• DATA
= Beginning of Section =

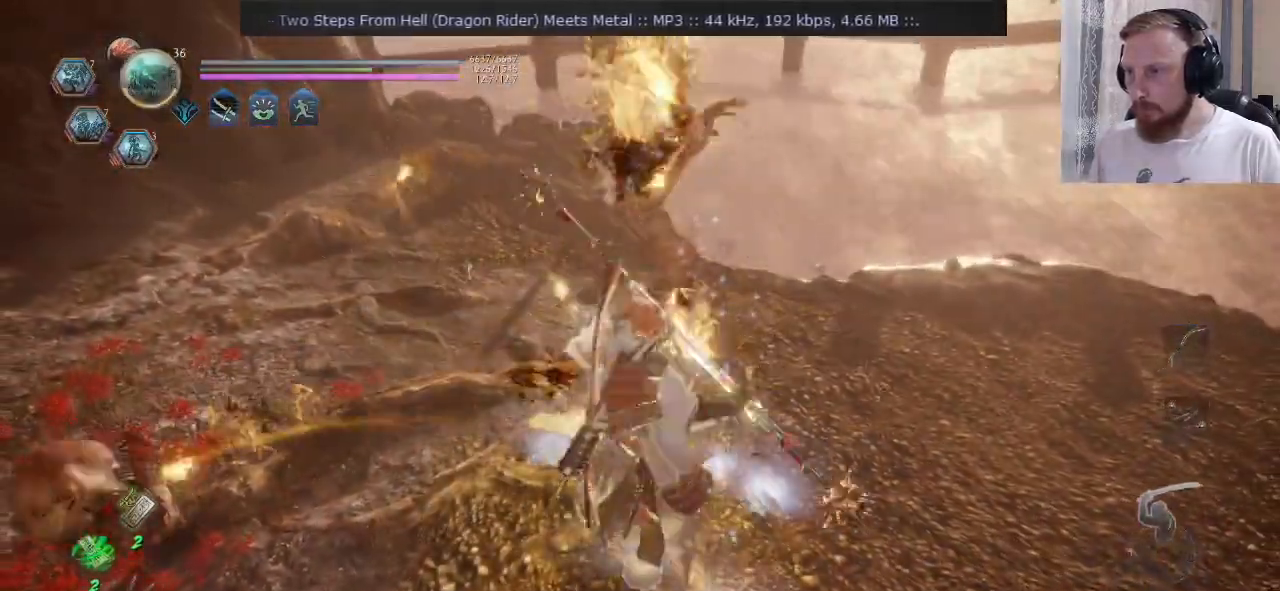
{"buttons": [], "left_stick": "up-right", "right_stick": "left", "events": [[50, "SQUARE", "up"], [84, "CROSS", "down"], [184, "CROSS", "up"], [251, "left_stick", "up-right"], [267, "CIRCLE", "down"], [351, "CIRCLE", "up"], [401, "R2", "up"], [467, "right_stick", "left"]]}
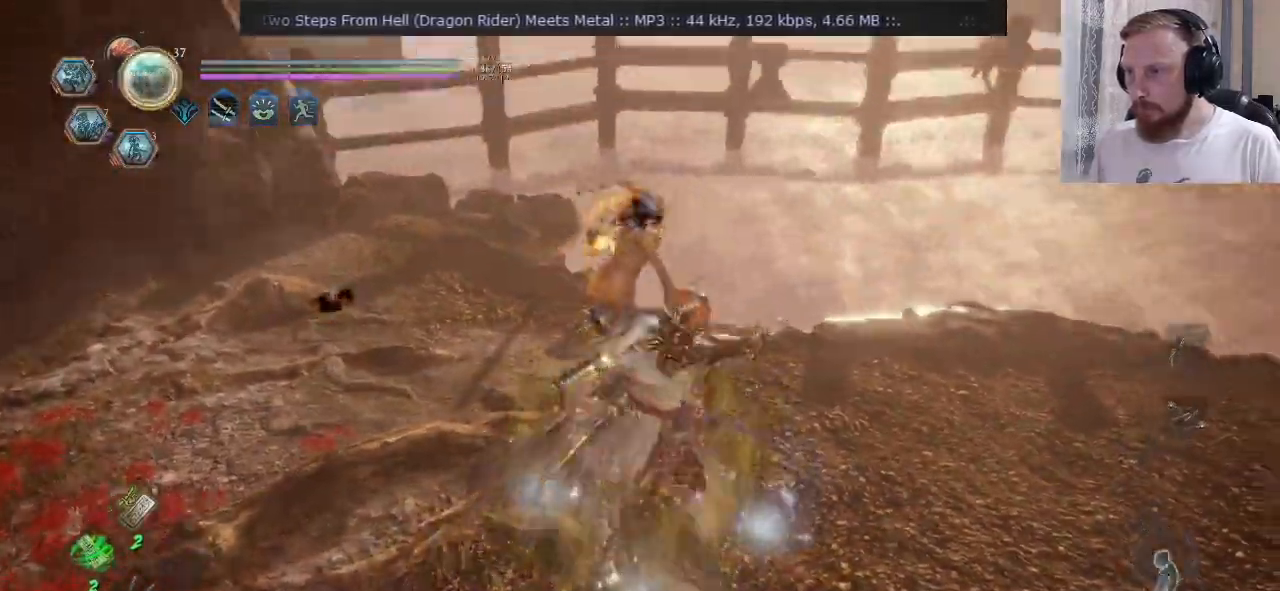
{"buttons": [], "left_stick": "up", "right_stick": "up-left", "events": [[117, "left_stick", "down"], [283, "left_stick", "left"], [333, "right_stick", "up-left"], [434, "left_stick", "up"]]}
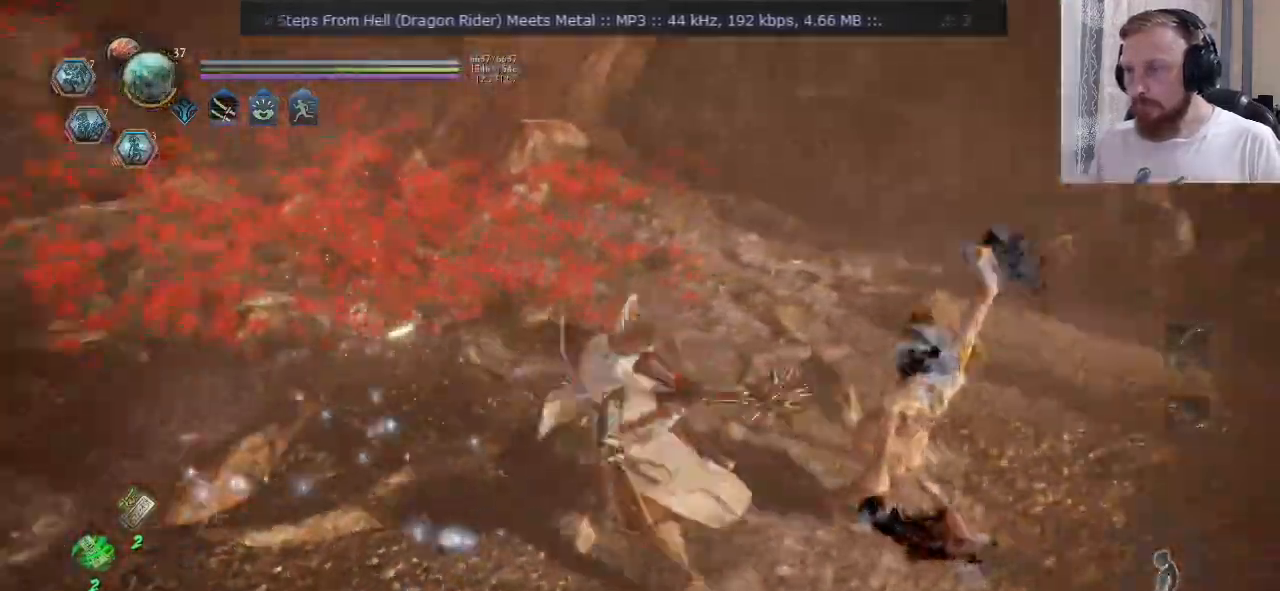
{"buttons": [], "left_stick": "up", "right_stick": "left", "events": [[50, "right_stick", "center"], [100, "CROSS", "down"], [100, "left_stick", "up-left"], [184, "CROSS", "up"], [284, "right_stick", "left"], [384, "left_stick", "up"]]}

= End of Section =

• EXERCISE
The exercise is to copy out every line above that has the word "CROSS" in it.

• RESPONSE FOR THIS EXERCISE
{"buttons": [], "left_stick": "up-right", "right_stick": "left", "events": [[50, "SQUARE", "up"], [84, "CROSS", "down"], [184, "CROSS", "up"], [251, "left_stick", "up-right"], [267, "CIRCLE", "down"], [351, "CIRCLE", "up"], [401, "R2", "up"], [467, "right_stick", "left"]]}
{"buttons": [], "left_stick": "up", "right_stick": "left", "events": [[50, "right_stick", "center"], [100, "CROSS", "down"], [100, "left_stick", "up-left"], [184, "CROSS", "up"], [284, "right_stick", "left"], [384, "left_stick", "up"]]}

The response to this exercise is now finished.